Payton Pelaez: A Sweet Success


At 4 a.m., most teenagers can be found asleep in their beds. However, freshman Payton Pelaez can be found in the kitchen covered in head to toe by flour.

“My mom had to come down and physically drag me from the kitchen,” the baking phenom said. Pelaez’s passion for baking causes his eyes to light up when he talks about it. His knack for creating baked goods arose when he was around eight years old. Pelaez grandmother introduced him to baking, she taught him most of the skills he has today. Pelaez always enjoyed baking cakes and cookies with her because of how kind and helpful she was. From that point on, his love for baking grew and grew.

When Pelaez was nine, he didn’t spend his Halloween like most kids would. “Instead of collecting candy like everyone else, I went from house to house handing out business cards and sample cookies,” he explained.

The business cards were a birthday present from his aunt, who had recognized the level of talent the young boy was developing.

Pelaez established a steady business called Chez Pay, and word rapidly spread about his tasty talent. He would bake pastries for everything from kids’ birthday parties to school events. As he grew older, Chez Pay grew with him. Pelaez developed a strong reputation in Marin, and was soon hired by Juice Girl, the popular cafe in Mill Valley, to sell pastries in their stores.


Although Payton enjoyed baking for his peers and neighbors, as a kid there were still many instances in which he felt like an oddball.

“During recess, the boys would be playing sports and the girls were doing their thing, and I didn’t really know where I fit in,” he said. “It wasn’t like there was a group of boys talking about their favorite cake.”

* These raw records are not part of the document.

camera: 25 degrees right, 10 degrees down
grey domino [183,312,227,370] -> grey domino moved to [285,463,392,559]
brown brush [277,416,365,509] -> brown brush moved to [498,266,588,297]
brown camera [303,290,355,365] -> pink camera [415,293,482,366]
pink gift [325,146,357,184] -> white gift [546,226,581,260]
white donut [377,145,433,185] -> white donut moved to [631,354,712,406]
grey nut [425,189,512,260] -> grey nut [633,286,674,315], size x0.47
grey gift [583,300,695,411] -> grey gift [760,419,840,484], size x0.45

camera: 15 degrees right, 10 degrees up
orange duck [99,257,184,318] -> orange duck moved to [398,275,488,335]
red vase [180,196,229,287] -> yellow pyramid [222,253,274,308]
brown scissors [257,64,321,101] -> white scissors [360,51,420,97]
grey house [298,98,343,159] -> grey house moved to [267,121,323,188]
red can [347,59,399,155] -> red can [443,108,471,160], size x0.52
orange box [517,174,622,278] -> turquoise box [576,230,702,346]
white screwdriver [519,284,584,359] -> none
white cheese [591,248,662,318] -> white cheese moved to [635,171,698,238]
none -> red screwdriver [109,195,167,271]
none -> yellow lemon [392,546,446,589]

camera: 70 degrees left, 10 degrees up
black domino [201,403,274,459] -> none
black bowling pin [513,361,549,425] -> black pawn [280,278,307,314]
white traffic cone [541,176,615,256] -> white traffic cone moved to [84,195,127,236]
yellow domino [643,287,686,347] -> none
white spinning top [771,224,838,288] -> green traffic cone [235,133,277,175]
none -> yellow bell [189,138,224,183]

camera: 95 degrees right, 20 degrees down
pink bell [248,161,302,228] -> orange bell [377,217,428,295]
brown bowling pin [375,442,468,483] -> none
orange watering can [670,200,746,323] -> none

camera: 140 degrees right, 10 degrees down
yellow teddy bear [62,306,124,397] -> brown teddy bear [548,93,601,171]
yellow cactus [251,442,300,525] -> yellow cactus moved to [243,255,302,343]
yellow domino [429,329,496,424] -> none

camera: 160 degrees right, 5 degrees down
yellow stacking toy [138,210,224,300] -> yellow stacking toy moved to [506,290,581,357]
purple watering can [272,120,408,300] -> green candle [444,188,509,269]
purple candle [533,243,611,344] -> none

Pelaez knew that he was different, but that didn’t stop him from being true to himself. “Smaller things were harder, you know like small talk and stuff, because you’re not going to meet many teenage boy bakers. But I knew that in the end, it would all be worth it,” he said.

In 2010, Pelaez happened to meet a casting agent for cooking shows, who asked him to put together an audition video of him describing his passion for baking.

“Some kids like to play sports, some kids like to play video games, some kids like to play instruments, but I like to bake,” Pelaez said in his video. The video was sent to the Food Network, and around two months later, Pelaez got a call asking him to fly down to Hollywood to participate on the baking show, The Kids Baking Championship. Pelaez was ecstatic to participate, however once the competition began, he felt stressed out.

“Honestly, I didn’t know what I was doing. The first round, we had to make three different pastries, I ended up making six. Three of them I had to throw in the trash—they didn’t work—I dropped cakes on the floor, things were dry, some had too much cinnamon, too much sugar,” he said.

Even with all of the setbacks, Pelaez managed to make it to the end of round two out of four rounds. “I am just happy that I got to participate,” he said.

Pelaez continued to grow his business by creating a website and taking on broader tasks following the competition. His name became known by a handful of people and organizations throughout the Bay Area, due to the fact that he was representing San Francisco in the competition. One person was a woman who was scouting a middle-school student to give a TEDx talk at Ross School, in Ross, California. Once Pelaez had agreed, the next question was, what he was going to talk about? There were many things that had transpired in his his life that made it difficult to choose the focus of his presentation. Pelaez, being wise beyond his years, asked himself, “What do all of these events have in common?” His answer—Being true to himself. Every moment, every decision, every new project he started in the past, was successful because he stayed true to himself. And look where that got him—giving a TEDx Talk at the age of ten.

“There were no cooking clubs at school. Sometimes, I felt lonely in my kitchen. I asked my mom, ‘Why do I like doing things that no one else is doing?’” Payton Pelaez said in his TEDx talk.

With further support from his community, Pelaez was able to maintain his business. He accepted larger and larger orders, ranging from 100 pastries for a small get-together, to baking 1,200 pastries by himself for Jewish Children and Family Services. This was the particular task in which he recalled staying up until 4:00 a.m.

“You know, I don’t usually have any help in the kitchen. But I am actually thankful for that because if I do ever become a baker, I’ll be super organized because I will be able to time myself and do things in advance.” Even from a young age, Pelaez has been able to manage all of his income and projects with little help from his parents.

The lesson that Pelaez learned at such a young age, and continues to live by, is that if you continue to be yourself, everything will be worth it in the end. “Now, I know that as I get older, people care less about your differences and more so honor them and think they’re kind of cool,” Pelaez said.